Growing Antibiotic Resistance
H. pylori is becoming harder to treat worldwide. Resistance to clarithromycin, once a cornerstone of ulcer therapy, now exceeds 15% in the majority of countries studied. In parts of Asia, clarithromycin resistance ranges from 7% to over 92%. European rates run between 12% and 22%. Resistance to levofloxacin, another commonly used antibiotic, reaches as high as 65% in parts of Africa and Asia.
Amoxicillin remains effective in most of the world, with resistance under 2% in the majority of countries, though parts of Africa have reported resistance above 90%. Tetracycline resistance stays below 1% globally, making it a reliable backbone for treatment regimens. These patterns explain why doctors increasingly favor bismuth quadruple therapy over older clarithromycin-based regimens, and why antibiotic susceptibility testing before treatment is becoming more common.
The Link to Stomach Cancer
Chronic H. pylori infection does more than cause ulcers. The National Cancer Institute notes that the majority of gastric adenocarcinoma cases, the most common form of stomach cancer, are attributed to H. pylori infection. The bacterium is also responsible for most cases of gastric MALT lymphoma, a cancer of the immune tissue in the stomach wall.

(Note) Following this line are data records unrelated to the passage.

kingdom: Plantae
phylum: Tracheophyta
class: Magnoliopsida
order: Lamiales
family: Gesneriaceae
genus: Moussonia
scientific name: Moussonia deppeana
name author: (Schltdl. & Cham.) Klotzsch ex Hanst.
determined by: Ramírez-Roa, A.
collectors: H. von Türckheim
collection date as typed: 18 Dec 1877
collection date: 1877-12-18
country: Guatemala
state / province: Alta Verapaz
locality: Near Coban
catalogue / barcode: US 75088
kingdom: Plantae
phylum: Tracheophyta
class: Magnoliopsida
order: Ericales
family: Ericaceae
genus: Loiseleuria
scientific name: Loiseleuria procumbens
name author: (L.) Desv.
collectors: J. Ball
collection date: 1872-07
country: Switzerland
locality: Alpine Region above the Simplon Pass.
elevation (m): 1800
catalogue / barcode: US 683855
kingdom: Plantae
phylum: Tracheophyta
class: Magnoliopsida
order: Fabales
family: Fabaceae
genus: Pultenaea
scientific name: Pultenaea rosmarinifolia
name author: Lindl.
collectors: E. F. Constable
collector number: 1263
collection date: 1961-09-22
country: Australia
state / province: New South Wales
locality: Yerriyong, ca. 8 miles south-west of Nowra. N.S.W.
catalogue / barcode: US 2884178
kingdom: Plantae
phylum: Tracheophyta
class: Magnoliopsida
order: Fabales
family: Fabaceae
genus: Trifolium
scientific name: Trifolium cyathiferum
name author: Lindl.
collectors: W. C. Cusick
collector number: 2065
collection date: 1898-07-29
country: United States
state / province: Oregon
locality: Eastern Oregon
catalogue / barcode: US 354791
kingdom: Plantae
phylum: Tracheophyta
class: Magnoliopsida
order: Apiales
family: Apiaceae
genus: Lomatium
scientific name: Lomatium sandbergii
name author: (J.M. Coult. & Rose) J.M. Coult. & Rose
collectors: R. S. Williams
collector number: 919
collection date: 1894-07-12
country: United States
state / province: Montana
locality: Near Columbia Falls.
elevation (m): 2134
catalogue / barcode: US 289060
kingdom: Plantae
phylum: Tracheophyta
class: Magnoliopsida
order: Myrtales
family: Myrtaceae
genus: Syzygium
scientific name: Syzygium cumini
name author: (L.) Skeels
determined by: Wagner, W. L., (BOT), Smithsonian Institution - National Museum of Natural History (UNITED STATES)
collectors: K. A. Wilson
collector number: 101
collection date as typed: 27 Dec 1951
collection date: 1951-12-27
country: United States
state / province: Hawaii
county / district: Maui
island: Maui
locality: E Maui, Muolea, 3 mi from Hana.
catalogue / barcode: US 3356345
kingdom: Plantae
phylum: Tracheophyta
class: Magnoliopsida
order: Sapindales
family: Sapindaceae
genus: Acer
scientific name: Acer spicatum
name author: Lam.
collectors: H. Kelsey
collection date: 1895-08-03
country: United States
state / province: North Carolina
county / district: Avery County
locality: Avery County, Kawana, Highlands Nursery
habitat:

The risk is highest for cancer in the main body of the stomach, and in regions where stomach cancer is common (particularly East Asia), the risk extends to cancer near the junction of the stomach and esophagus. The progression from infection to cancer takes decades and moves through a predictable sequence: chronic inflammation, thinning of the stomach lining, abnormal cell changes, and eventually malignant growth. Eradicating the infection, especially earlier in this chain, significantly reduces the cancer risk.